━━ Selected text ━━

Is LibreOffice breaking default apps in Win11?

I manage computers in an academic library where we have an enterprise M365 license and need MS Office to be the default application. However, I like to give patrons a choice and have been pushing LibreOffice as a secondary office application for years. On some machines it is installed by automatically when they are set-up (“imaged” via MECM task sequence). On others it is an optional install.

Lately, on Windows 11 machines that get LibreOffice automatically, I discover that many file types do not have a default application. In other words, .doc, .docx, .ppt, .pptx, .xls, .xlsx files (and others) are blank icons and double-clicking on them brings up a dialog about what program to use. I have yet to see this on a computer that does not have LibreOffice installed, and I cannot recall a computer with LibreOffice that does not have this issue.

If these were single-user machines, then it wouldn’t be a big problem because the user could take a couple minutes to assign all the file types as they wish. However, these are multi-user machines and user profiles are deleted every couple days. Basically, because Microsoft has seen to making system-wide default file assignments all-but impossible to set, every user would have to make the settings themselves and that is just not going to fly.

I haven’t had a chance to definitively test that the install of LibreOffice is what breaks things, but it sure seems suspicious. Does anyone else see this issue? Any suggestions on how to prevent it?

Thanks!

So - what is specifically broken in that “many file types do not have a default application” and “double-clicking on them brings up a dialog about what program to use”?
When you have not assigned applications explicitly, e.g. by installing an application that force-assigns itself to its files, the files will have no assignment.
MS provides to applications a way to inform Windows that it is able to open such and such file types, instead of assigning files to it. This way, Windows knows which installed apps can in theory open files, which helps it in cases like no explicit assignment, or in “Open With” functionality. LibreOffice does that, and tells Windows about its capabilities to open DOCX, RTF, XLSX, etc.

━━━
━━ Records shown ━━

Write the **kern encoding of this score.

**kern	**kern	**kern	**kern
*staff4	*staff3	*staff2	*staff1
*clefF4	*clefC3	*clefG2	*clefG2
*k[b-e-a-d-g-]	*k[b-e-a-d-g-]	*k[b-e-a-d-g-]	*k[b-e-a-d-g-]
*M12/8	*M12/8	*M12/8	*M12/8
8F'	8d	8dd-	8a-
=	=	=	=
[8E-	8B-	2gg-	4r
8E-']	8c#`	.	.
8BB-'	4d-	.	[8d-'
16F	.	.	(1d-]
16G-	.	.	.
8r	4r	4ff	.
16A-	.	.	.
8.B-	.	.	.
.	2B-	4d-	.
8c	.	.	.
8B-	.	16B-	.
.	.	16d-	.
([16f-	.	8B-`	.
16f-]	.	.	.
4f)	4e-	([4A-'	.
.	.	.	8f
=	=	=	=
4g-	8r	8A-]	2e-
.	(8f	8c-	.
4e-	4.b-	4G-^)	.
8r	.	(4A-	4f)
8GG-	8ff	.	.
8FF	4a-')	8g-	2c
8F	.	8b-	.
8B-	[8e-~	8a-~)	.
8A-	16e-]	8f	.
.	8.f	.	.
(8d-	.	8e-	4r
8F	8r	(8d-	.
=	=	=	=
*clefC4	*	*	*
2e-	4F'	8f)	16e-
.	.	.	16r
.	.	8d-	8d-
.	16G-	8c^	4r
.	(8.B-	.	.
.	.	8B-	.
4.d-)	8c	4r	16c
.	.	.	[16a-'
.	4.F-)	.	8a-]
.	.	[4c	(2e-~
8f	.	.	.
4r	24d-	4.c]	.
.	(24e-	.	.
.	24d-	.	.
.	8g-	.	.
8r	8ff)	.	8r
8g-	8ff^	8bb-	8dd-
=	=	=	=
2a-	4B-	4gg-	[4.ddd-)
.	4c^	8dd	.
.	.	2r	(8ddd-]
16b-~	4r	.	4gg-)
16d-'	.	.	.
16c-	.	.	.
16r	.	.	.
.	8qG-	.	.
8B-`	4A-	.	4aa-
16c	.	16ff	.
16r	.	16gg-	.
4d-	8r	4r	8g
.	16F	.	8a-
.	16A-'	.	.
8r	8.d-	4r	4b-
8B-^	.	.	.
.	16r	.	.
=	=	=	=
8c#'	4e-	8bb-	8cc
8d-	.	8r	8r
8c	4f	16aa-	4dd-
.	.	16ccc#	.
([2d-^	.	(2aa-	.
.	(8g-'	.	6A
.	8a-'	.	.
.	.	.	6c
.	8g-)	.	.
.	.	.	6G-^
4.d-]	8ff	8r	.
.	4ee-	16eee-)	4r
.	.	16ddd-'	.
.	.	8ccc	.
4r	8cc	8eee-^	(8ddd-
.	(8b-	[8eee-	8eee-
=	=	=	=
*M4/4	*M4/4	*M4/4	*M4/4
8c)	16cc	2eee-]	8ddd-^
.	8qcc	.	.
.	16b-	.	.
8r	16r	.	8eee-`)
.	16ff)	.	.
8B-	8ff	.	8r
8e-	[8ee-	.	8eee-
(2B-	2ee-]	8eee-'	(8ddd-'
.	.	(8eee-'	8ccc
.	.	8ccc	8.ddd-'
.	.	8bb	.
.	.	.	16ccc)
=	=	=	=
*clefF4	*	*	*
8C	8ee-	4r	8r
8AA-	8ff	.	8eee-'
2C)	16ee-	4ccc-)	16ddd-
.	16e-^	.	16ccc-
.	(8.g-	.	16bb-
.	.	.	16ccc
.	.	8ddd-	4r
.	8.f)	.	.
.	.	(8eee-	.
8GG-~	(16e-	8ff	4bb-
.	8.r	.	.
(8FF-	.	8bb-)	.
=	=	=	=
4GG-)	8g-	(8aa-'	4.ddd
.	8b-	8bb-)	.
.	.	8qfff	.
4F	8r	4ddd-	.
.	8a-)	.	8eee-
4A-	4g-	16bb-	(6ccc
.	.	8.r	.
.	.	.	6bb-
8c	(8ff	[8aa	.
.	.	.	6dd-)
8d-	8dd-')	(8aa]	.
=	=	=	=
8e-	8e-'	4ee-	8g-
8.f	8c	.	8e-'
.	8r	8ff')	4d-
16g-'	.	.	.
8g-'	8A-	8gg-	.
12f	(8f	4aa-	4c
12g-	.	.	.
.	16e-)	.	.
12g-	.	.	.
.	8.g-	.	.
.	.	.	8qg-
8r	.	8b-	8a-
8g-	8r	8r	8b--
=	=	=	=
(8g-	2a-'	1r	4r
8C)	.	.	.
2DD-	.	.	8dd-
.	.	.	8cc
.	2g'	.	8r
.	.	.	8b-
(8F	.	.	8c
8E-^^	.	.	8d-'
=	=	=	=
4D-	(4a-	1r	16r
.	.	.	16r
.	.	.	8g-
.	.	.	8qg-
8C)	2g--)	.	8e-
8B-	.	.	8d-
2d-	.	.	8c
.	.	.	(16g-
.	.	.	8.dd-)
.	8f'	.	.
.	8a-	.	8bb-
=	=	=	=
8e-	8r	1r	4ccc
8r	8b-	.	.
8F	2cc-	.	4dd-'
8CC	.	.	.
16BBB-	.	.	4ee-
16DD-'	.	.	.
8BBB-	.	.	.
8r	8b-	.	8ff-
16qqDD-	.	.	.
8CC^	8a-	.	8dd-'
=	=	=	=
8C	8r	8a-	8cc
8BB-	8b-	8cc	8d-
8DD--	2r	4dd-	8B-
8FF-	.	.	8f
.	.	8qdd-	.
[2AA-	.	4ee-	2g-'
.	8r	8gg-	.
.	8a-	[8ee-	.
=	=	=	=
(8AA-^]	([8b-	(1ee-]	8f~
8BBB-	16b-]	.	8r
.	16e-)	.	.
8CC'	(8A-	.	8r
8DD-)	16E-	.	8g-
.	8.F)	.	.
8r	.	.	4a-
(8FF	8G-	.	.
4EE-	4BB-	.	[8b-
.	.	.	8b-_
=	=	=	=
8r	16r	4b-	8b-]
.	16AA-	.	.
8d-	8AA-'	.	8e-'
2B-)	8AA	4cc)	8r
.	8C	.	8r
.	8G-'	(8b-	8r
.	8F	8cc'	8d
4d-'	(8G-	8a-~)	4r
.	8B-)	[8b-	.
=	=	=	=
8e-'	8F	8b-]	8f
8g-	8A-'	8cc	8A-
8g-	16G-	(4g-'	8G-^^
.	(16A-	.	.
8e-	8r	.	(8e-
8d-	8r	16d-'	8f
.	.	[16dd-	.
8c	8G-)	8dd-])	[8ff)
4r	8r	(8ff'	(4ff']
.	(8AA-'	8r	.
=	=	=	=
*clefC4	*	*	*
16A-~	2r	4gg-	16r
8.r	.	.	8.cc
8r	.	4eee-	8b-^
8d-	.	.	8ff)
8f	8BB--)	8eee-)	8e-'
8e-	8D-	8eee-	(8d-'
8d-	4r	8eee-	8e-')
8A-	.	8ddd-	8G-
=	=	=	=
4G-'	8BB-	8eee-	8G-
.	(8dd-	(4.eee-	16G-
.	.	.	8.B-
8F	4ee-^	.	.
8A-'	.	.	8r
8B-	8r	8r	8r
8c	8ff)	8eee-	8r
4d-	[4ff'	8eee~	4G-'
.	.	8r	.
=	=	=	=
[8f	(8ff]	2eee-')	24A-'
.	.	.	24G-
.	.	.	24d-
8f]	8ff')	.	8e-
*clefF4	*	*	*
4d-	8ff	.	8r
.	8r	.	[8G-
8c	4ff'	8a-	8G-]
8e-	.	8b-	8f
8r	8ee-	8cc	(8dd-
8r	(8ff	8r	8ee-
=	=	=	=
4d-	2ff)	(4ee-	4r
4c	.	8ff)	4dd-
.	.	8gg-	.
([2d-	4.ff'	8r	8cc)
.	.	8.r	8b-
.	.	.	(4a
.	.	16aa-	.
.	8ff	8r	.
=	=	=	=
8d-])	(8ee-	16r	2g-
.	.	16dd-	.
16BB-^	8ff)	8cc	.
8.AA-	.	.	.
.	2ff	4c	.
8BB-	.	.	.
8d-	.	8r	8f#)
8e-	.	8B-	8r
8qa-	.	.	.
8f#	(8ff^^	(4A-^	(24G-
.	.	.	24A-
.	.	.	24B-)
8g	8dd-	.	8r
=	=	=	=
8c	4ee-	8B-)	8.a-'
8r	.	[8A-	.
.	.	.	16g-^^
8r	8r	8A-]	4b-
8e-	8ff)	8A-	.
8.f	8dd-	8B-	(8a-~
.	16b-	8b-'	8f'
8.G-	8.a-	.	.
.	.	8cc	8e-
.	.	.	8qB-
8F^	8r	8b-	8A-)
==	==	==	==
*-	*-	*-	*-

━━━

**Required work**
1. Copy out everything in the thread about LibreOffice and Windows 11 default apps from "Lately, on Windows" down to "have this issue.", word for word.
2. Which file extensions appear in the sentence of the LibreOffice thread that begins "In other words"? List every one.
3. Continue the thread about LibreOffice and Windows 11 default apps, starting right after its last sentence.

**Answers for this exercise**
1.
Lately, on Windows 11 machines that get LibreOffice automatically, I discover that many file types do not have a default application. In other words, .doc, .docx, .ppt, .pptx, .xls, .xlsx files (and others) are blank icons and double-clicking on them brings up a dialog about what program to use. I have yet to see this on a computer that does not have LibreOffice installed, and I cannot recall a computer with LibreOffice that does not have this issue.

2.
.doc
.docx
.ppt
.pptx
.xls
.xlsx

3.
I see only the correct and expected behavior in your description. If you mean, that you expect that MS Office will be auto-assigned to these types, - well, if MS Office doesn’t assign these files to itself, then it’s just another application on system capable of opening the files; and the system provides the user the choice…

Note that when there is only a single such application on system, Windows wouldn’t ask questions, and use that app automatically - but that’s just because it sees that there is no choice. It’s not a problem of another app installed on the system and announced its capabilities - it’s a matter of expectations and proper configuration (well, you have to define associations, however impossible that was).

See e.g. How to configure file associations for IT Pros - Microsoft Community Hub and Setting Default File Associations using Group Policy – TheITBros Shop.

Thanks for the reply.

I understand your argument, and I have been setting plenty of other default applications. I guess what I’m saying is that something has changed as I never had to set “Office” document types before. I’ve been installing LibreOffice as a secondary productivity tool for years, and standard, “Office” documents would simply open with Microsoft products, and LibreOffice sat in the background as an option.

It could be a Windows 11 thing, I guess, although I would have thought I would have noticed before the last couple months. I just wondered if anyone else is experiencing this as a new situation.

It could also be an Office thing, if MS decided to avoid force-assignment of its extensions. Or both.

There was no change of extensions associations in the recent few years in LibreOffice installer code.